Gérard et moi sommes sur le point de partir, avec la boîte d’archives sous le bras. Marc’O nous alpague. Il ne veut pas qu’on parte, il veut discuter avec nous, qu’on s’assoit, qu’on parle tous les trois.
Sur quoi on travaille ? Sur son roman, Délire de fuite, (initialement titré Benjamin l’innocent). Il ne se souvient plus de ce qu’il a écrit, il ne l’a pas relu depuis…
Il nous raconte des anecdotes sur Bulle, Poussette, Breton et les surréalistes. Il dit qu’il croisait de près les surréalistes mais qu’il ne s’est jamais intégré à eux.

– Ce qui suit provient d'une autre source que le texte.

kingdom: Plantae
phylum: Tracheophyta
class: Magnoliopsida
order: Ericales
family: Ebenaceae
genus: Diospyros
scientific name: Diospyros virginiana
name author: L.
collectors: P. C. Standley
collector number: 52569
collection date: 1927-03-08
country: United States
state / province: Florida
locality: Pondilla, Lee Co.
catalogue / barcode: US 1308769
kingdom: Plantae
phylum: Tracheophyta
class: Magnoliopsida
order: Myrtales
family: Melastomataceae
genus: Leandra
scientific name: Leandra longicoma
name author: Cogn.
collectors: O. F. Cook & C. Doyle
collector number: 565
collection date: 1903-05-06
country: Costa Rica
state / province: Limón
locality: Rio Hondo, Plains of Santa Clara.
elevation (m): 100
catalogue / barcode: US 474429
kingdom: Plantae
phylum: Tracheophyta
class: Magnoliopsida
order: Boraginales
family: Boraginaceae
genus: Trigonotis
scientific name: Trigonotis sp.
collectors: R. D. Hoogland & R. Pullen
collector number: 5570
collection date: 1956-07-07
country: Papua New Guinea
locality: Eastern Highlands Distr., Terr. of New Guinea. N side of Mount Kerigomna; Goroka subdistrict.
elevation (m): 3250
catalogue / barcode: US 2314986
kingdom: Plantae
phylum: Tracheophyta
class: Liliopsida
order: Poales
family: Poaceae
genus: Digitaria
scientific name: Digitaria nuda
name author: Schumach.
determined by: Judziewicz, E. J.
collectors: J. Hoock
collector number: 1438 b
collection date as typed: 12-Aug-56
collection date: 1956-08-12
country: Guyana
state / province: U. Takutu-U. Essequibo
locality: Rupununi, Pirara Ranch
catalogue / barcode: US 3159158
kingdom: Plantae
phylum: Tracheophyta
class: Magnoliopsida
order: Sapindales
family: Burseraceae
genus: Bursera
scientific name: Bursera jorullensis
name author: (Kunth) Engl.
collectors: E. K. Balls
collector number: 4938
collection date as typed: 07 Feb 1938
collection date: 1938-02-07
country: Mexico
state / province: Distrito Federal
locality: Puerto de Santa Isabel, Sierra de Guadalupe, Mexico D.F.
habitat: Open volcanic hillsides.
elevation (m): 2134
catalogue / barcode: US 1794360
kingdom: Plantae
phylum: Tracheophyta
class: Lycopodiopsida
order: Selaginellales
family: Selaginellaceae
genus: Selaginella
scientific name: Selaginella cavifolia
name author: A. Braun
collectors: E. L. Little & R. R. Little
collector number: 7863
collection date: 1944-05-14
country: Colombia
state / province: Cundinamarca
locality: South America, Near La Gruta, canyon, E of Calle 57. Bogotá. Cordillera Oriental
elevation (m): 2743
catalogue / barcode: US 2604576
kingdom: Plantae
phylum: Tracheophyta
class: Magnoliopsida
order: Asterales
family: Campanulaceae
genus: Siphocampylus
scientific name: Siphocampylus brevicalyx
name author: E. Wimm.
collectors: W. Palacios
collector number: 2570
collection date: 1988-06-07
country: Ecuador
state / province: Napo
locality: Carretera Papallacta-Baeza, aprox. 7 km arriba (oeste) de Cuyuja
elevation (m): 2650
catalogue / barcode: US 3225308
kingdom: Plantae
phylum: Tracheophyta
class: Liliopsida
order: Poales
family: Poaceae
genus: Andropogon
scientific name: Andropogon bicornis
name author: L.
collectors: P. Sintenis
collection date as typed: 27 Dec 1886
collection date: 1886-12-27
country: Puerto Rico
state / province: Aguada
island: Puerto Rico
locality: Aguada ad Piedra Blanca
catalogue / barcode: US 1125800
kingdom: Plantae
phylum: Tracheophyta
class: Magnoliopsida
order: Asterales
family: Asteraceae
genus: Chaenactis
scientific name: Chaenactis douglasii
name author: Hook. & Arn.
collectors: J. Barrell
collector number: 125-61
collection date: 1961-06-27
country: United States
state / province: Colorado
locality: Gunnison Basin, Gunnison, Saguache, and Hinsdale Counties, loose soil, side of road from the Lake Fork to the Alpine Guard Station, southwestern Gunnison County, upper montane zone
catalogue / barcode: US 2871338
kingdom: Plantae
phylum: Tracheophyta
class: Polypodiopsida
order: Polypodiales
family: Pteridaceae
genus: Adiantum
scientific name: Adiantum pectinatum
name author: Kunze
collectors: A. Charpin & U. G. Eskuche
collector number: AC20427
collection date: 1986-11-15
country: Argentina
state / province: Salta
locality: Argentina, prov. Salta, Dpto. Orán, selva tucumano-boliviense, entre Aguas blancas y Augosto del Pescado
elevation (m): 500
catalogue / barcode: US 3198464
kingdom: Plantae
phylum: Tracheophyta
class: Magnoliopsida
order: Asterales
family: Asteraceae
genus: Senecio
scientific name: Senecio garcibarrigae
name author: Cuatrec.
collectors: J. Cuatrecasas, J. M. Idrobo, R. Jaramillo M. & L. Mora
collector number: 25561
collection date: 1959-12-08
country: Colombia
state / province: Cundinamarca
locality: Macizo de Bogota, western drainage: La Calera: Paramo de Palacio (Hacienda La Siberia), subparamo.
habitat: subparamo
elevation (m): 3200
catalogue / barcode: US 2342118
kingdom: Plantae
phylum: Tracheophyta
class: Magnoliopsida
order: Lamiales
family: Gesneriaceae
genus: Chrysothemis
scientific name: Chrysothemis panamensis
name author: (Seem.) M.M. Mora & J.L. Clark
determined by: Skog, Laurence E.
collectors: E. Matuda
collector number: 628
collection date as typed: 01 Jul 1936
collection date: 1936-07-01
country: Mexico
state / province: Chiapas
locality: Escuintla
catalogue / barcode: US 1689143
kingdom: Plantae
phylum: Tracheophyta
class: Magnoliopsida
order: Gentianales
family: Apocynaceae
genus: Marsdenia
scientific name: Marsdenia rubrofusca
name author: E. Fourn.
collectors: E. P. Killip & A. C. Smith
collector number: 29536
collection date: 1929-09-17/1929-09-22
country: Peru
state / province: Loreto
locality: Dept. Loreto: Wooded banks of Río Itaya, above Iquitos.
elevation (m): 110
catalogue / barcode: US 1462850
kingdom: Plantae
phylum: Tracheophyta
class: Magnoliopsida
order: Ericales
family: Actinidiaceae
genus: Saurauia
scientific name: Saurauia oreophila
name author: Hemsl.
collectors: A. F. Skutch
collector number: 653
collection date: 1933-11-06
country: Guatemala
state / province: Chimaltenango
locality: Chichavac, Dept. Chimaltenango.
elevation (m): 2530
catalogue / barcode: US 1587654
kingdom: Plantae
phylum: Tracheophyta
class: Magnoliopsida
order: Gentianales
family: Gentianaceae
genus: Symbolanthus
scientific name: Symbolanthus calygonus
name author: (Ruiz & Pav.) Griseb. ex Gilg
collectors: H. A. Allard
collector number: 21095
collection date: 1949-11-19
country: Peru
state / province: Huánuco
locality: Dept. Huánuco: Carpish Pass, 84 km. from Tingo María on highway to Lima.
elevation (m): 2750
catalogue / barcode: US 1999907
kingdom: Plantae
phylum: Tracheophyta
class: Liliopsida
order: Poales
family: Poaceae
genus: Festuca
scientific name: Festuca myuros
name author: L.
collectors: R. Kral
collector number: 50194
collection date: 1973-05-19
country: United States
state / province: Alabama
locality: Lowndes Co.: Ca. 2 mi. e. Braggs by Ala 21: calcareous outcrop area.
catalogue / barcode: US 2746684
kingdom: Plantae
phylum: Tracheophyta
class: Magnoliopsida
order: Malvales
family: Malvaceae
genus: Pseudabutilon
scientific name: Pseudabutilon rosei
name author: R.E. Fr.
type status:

Il a raconté une anecdote où Breton lui faisait une blague, dans un bar en sous-sol, au sujet d’un flic et d’une chaussure.
Il aime raconter ses souvenirs en remontant chronologiquement, comme une bobine.
Il n’arrête pas de répéter que sa vie n’est pas intéressante. Il se demande pourquoi je lis et veux publier son roman.
Il y a eu un coup de téléphone, une femme qui voulait qu’il réponde à un questionnaire de satisfaction : « je n’ai plus personne à satisfaire ! Et puis toutes celles que j’ai connues ont bien été assez satisfaites… »
Il ne se souvenait plus du nom de son surréaliste préféré, c’était Paul Éluard.
Il nous récitait un poème de Prévert, qu’il connaissait encore.